[Dataset items]
****************************************

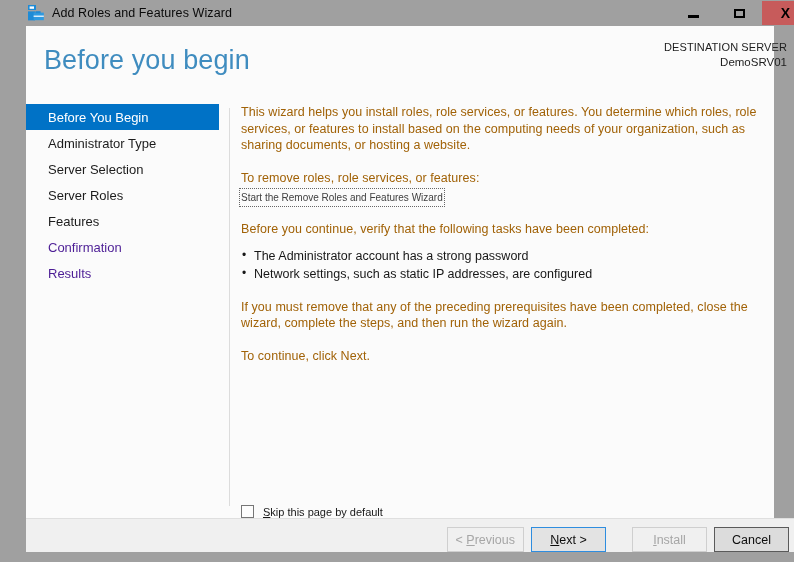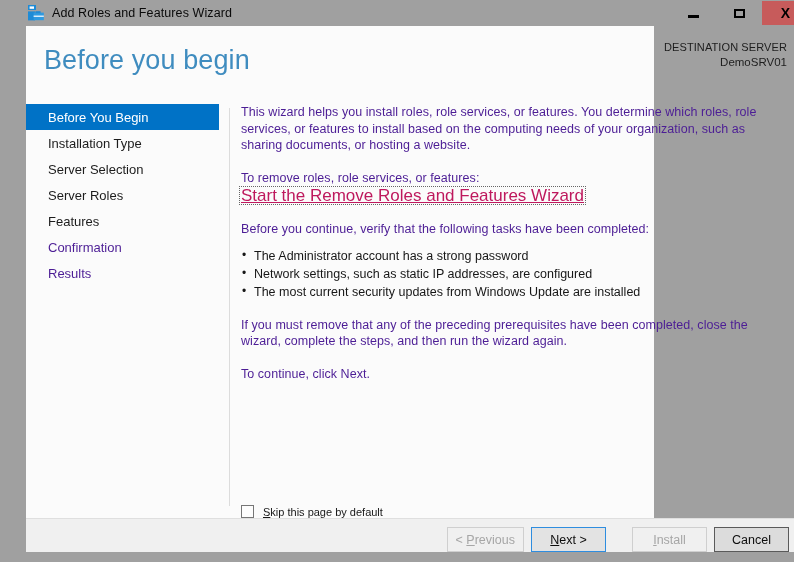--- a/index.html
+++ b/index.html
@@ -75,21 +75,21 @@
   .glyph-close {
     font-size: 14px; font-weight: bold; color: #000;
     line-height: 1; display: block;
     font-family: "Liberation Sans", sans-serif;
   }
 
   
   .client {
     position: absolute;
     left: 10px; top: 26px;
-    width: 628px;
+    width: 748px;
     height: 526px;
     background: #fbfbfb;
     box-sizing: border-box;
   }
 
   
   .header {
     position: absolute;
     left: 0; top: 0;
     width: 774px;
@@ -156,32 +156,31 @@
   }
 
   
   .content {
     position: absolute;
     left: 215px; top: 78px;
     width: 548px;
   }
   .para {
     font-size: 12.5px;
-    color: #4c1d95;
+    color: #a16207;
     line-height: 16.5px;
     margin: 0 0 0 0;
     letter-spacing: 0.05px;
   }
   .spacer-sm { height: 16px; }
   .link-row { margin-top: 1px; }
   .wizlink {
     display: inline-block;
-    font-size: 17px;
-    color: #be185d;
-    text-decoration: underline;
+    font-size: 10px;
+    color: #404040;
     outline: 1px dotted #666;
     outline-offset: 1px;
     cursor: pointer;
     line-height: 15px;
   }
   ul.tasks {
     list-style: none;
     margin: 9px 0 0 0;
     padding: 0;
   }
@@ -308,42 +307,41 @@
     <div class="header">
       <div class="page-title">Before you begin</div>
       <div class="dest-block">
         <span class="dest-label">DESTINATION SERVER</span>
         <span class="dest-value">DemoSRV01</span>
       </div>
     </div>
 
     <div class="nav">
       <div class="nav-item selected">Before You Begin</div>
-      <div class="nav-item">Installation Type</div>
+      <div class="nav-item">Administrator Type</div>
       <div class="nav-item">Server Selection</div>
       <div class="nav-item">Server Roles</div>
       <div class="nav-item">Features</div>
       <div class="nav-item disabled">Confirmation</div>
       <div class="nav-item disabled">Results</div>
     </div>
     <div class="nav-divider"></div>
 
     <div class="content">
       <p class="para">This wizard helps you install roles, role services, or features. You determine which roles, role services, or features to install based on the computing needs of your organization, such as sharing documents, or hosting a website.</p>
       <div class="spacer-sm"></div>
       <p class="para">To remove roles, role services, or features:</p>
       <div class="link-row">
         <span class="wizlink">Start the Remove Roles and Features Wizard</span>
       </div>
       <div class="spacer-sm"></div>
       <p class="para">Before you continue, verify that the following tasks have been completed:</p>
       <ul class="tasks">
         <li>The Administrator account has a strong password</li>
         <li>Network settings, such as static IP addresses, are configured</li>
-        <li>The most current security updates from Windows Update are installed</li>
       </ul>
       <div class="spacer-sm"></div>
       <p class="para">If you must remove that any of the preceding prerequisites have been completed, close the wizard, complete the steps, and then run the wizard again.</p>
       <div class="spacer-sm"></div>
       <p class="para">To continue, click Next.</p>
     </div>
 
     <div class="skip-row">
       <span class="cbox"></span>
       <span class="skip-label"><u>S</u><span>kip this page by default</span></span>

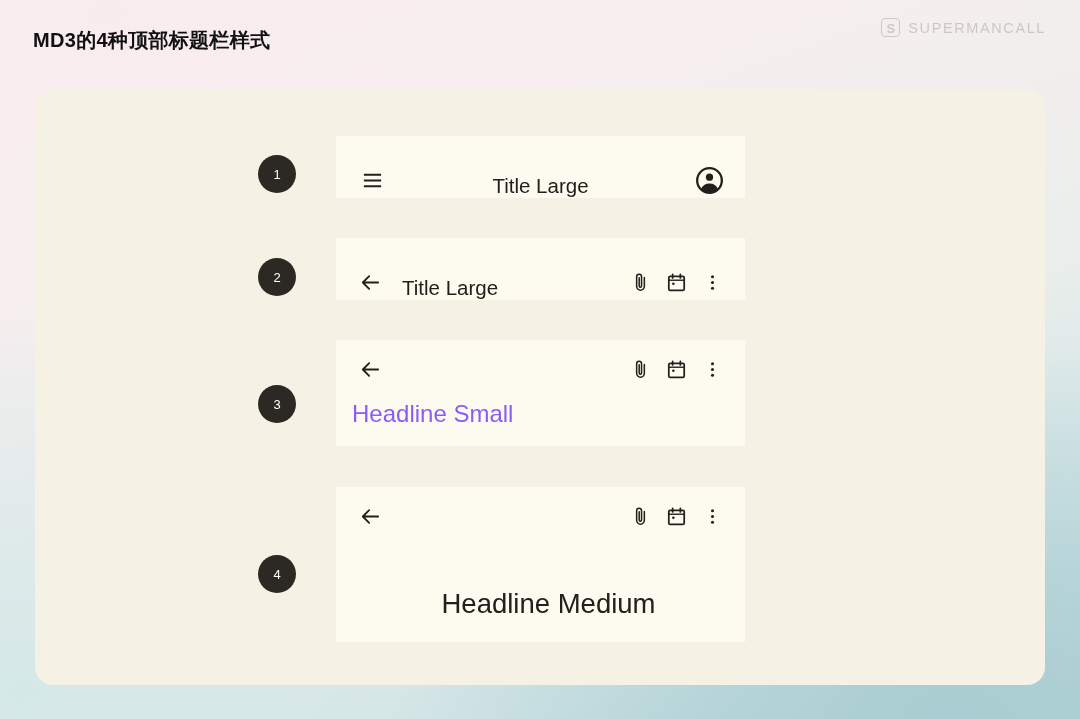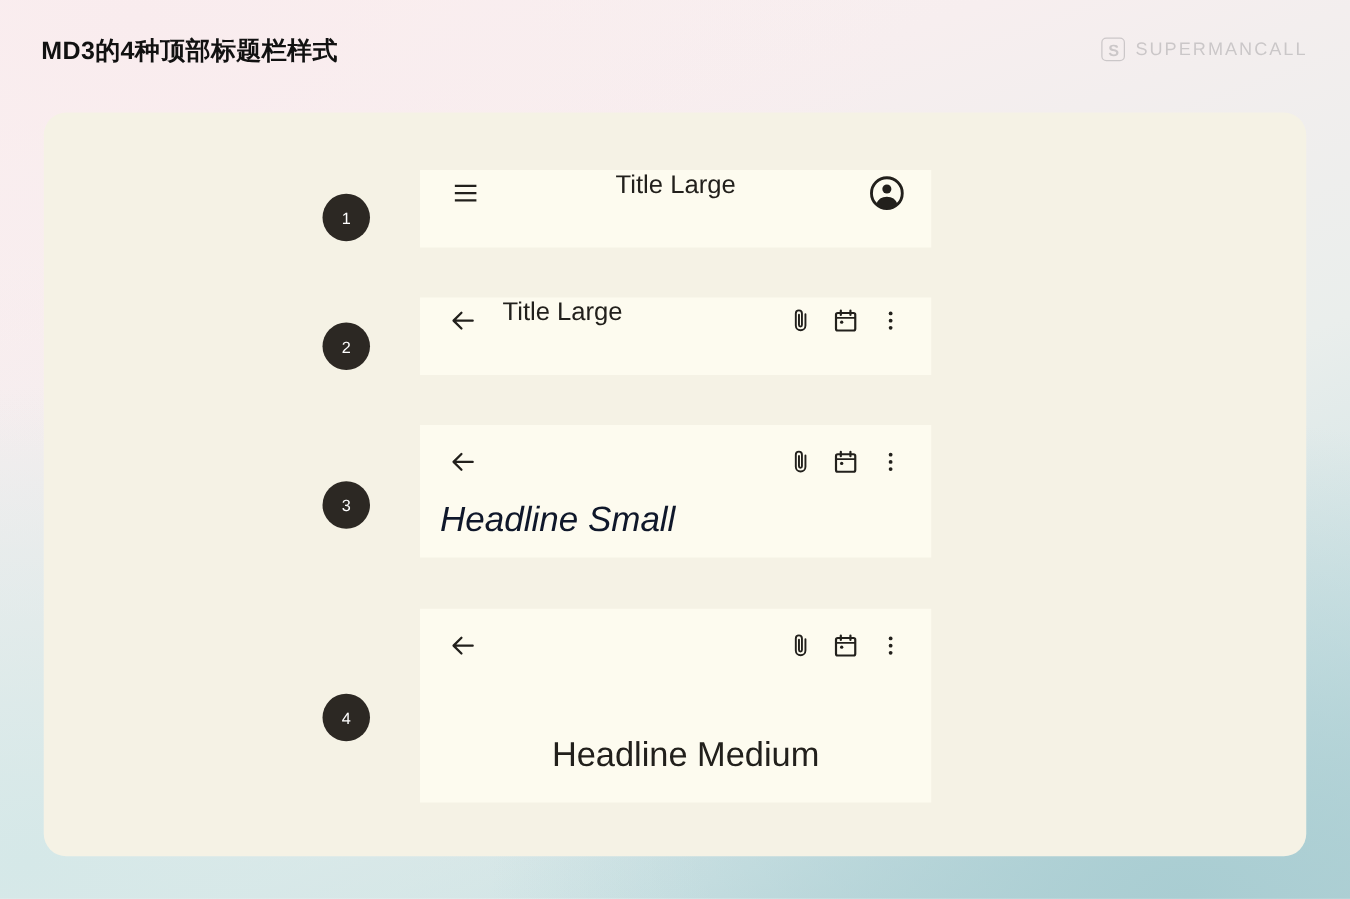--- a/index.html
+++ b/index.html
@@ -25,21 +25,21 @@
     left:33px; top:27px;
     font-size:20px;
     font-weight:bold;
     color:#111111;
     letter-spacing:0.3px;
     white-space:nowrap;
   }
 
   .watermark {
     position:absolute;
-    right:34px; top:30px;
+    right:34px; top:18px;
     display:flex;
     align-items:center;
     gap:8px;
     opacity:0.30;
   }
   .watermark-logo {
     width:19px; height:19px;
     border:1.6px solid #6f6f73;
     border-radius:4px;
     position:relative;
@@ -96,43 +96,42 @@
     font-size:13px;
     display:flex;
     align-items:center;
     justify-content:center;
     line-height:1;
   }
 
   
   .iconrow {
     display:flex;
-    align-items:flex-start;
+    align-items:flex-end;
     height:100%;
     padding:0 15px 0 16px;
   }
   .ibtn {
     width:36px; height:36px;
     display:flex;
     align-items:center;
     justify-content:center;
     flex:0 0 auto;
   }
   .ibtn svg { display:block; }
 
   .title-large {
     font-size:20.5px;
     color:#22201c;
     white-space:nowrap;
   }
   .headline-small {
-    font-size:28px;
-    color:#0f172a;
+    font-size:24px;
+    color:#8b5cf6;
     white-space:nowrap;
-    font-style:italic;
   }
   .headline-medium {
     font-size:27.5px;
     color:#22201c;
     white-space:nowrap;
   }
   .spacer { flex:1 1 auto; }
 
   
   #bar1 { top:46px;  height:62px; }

****************************************

Exercise goal:
Wherever the string "bold" appears in the entries above, list that line.

Answer to the problem:
     font-size: 14px; font-weight: bold; color: #000;
     font-weight:bold;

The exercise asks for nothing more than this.